Source document:

● ● ● ● ●

Anomaly Detection in Stocks

 

BSc IT Project Guide: Anomaly Detection in Stocks

Objective

To develop a system that detects anomalies in stock market data using machine learning techniques, helping identify unusual market behavior indicative of fraud, crises, or other significant events.

Tools and Technologies

- Programming Language: Python
- Libraries: Scikit-learn, Pandas, Numpy, Matplotlib, Seaborn
- Machine Learning Models: Isolation Forest, One-Class SVM, Autoencoders
- Data Sources: Yahoo Finance, Alpha Vantage API, Kaggle Datasets
- IDE: Jupyter Notebook / VS Code

Modules

1. Data Collection and Preprocessing
2. Feature Engineering
3. Model Selection and Training
4. Anomaly Detection and Interpretation
5. Visualization Dashboard
6. Report Generation

Methodology

1. Collect historical stock market data from reliable sources.

● ● ● ● ●

Source data:
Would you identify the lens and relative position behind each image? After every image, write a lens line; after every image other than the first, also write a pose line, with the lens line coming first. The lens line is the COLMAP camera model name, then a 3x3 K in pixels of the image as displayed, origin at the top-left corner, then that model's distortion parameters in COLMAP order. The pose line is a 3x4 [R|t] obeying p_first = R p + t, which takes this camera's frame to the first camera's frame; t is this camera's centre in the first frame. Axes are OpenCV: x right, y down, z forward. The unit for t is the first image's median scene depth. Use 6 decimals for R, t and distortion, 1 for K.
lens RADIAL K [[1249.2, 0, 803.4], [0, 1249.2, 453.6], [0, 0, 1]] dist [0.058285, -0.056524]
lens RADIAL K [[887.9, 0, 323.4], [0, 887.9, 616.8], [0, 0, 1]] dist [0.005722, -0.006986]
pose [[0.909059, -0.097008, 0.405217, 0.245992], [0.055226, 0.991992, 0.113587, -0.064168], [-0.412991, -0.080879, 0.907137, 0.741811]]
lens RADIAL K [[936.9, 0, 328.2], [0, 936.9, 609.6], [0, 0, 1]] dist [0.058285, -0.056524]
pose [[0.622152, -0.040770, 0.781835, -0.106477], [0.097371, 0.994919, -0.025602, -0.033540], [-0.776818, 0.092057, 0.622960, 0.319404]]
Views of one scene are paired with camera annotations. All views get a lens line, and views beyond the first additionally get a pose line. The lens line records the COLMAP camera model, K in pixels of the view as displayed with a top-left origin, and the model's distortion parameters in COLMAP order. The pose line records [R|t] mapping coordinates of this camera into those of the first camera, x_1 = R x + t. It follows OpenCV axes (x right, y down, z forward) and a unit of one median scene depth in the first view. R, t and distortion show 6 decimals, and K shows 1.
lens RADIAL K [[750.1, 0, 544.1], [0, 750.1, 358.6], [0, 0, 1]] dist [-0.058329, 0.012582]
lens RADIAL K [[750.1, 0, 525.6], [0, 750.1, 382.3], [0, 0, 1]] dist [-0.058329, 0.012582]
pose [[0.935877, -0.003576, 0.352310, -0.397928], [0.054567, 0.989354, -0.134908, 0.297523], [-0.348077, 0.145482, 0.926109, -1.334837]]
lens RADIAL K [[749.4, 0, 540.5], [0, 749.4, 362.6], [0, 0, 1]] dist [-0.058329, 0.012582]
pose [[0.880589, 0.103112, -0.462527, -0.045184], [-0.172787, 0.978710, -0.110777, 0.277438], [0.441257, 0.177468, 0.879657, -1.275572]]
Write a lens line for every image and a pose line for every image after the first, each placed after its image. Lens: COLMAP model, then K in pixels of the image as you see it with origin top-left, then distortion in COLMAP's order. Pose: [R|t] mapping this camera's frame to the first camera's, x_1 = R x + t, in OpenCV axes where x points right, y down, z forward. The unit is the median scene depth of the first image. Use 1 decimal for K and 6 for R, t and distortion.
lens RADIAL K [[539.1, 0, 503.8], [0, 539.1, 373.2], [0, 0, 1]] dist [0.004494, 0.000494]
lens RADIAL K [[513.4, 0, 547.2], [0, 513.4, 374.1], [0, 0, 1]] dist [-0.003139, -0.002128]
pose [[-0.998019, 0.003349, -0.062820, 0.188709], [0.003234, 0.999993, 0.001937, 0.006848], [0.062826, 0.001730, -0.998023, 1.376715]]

● ● ● ● ●

The task: Continue the project guide on anomaly detection in stocks, starting after its last line. You won't need the items for this work.

Answer to this task:
2. Preprocess the data (handling missing values, normalization, etc.).
3. Engineer features to highlight trends and patterns.
4. Use anomaly detection algorithms like Isolation Forest or Autoencoders.
5. Visualize results to show anomalies and explain the model’s decision.
6. Evaluate the system with backtesting against known market anomalies.

Expected Outcome

A system that can highlight potential anomalous behavior in stock data, serving as a tool for analysts to identify potential fraud, market manipulation, or early signs of financial crises.